**YOUR ASSIGNMENT:**
You are asked to write out the full listing exactly as it stands.

**DATASET EXTRACT:**
● ● ● ●

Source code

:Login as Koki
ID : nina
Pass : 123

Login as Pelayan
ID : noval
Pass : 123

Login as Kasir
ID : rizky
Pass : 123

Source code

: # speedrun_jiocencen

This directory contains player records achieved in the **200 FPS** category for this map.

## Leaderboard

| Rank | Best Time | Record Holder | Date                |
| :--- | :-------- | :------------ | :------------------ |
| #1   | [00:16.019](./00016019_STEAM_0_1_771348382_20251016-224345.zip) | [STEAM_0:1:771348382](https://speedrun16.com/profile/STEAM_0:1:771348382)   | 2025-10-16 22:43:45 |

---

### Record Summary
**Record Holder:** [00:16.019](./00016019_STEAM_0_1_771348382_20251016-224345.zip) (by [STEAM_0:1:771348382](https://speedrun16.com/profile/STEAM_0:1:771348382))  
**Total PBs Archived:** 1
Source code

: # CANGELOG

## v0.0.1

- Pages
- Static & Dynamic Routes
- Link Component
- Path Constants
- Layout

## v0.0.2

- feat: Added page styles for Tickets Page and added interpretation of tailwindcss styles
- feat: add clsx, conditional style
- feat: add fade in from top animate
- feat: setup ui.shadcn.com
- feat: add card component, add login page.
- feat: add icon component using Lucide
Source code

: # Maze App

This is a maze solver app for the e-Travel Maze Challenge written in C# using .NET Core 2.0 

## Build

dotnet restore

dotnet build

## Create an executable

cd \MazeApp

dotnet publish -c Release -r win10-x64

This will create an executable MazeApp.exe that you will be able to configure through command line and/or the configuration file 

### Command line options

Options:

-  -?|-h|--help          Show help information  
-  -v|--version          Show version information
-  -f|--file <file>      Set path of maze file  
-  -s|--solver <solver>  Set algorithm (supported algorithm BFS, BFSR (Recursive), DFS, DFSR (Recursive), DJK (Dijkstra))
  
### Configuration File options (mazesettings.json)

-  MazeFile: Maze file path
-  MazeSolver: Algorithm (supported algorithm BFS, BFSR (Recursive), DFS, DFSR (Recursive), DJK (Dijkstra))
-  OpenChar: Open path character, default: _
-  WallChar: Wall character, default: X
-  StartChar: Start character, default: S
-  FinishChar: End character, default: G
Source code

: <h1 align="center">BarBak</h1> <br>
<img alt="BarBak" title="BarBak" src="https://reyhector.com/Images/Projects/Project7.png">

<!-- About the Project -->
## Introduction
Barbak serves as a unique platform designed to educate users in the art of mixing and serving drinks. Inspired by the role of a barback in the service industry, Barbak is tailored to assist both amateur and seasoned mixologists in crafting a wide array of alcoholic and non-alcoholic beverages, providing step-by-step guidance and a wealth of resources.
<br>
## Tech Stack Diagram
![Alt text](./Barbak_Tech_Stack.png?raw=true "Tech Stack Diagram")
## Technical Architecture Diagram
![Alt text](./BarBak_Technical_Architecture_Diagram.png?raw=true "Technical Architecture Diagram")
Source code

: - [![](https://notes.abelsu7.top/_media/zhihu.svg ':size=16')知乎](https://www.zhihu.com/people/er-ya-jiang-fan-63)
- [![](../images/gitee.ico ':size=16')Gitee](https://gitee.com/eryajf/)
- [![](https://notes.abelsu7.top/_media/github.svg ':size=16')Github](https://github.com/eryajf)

● ● ● ●

**ANSWER TO THIS EXERCISE:**
Source code

:Login as Koki
ID : nina
Pass : 123

Login as Pelayan
ID : noval
Pass : 123

Login as Kasir
ID : rizky
Pass : 123

Source code

: # speedrun_jiocencen

This directory contains player records achieved in the **200 FPS** category for this map.

## Leaderboard

| Rank | Best Time | Record Holder | Date                |
| :--- | :-------- | :------------ | :------------------ |
| #1   | [00:16.019](./00016019_STEAM_0_1_771348382_20251016-224345.zip) | [STEAM_0:1:771348382](https://speedrun16.com/profile/STEAM_0:1:771348382)   | 2025-10-16 22:43:45 |

---

### Record Summary
**Record Holder:** [00:16.019](./00016019_STEAM_0_1_771348382_20251016-224345.zip) (by [STEAM_0:1:771348382](https://speedrun16.com/profile/STEAM_0:1:771348382))  
**Total PBs Archived:** 1
Source code

: # CANGELOG

## v0.0.1

- Pages
- Static & Dynamic Routes
- Link Component
- Path Constants
- Layout

## v0.0.2

- feat: Added page styles for Tickets Page and added interpretation of tailwindcss styles
- feat: add clsx, conditional style
- feat: add fade in from top animate
- feat: setup ui.shadcn.com
- feat: add card component, add login page.
- feat: add icon component using Lucide
Source code

: # Maze App

This is a maze solver app for the e-Travel Maze Challenge written in C# using .NET Core 2.0 

## Build

dotnet restore

dotnet build

## Create an executable

cd \MazeApp

dotnet publish -c Release -r win10-x64

This will create an executable MazeApp.exe that you will be able to configure through command line and/or the configuration file 

### Command line options

Options:

-  -?|-h|--help          Show help information  
-  -v|--version          Show version information
-  -f|--file <file>      Set path of maze file  
-  -s|--solver <solver>  Set algorithm (supported algorithm BFS, BFSR (Recursive), DFS, DFSR (Recursive), DJK (Dijkstra))
  
### Configuration File options (mazesettings.json)

-  MazeFile: Maze file path
-  MazeSolver: Algorithm (supported algorithm BFS, BFSR (Recursive), DFS, DFSR (Recursive), DJK (Dijkstra))
-  OpenChar: Open path character, default: _
-  WallChar: Wall character, default: X
-  StartChar: Start character, default: S
-  FinishChar: End character, default: G
Source code

: <h1 align="center">BarBak</h1> <br>
<img alt="BarBak" title="BarBak" src="https://reyhector.com/Images/Projects/Project7.png">

<!-- About the Project -->
## Introduction
Barbak serves as a unique platform designed to educate users in the art of mixing and serving drinks. Inspired by the role of a barback in the service industry, Barbak is tailored to assist both amateur and seasoned mixologists in crafting a wide array of alcoholic and non-alcoholic beverages, providing step-by-step guidance and a wealth of resources.
<br>
## Tech Stack Diagram
![Alt text](./Barbak_Tech_Stack.png?raw=true "Tech Stack Diagram")
## Technical Architecture Diagram
![Alt text](./BarBak_Technical_Architecture_Diagram.png?raw=true "Technical Architecture Diagram")
Source code

: - [![](https://notes.abelsu7.top/_media/zhihu.svg ':size=16')知乎](https://www.zhihu.com/people/er-ya-jiang-fan-63)
- [![](../images/gitee.ico ':size=16')Gitee](https://gitee.com/eryajf/)
- [![](https://notes.abelsu7.top/_media/github.svg ':size=16')Github](https://github.com/eryajf)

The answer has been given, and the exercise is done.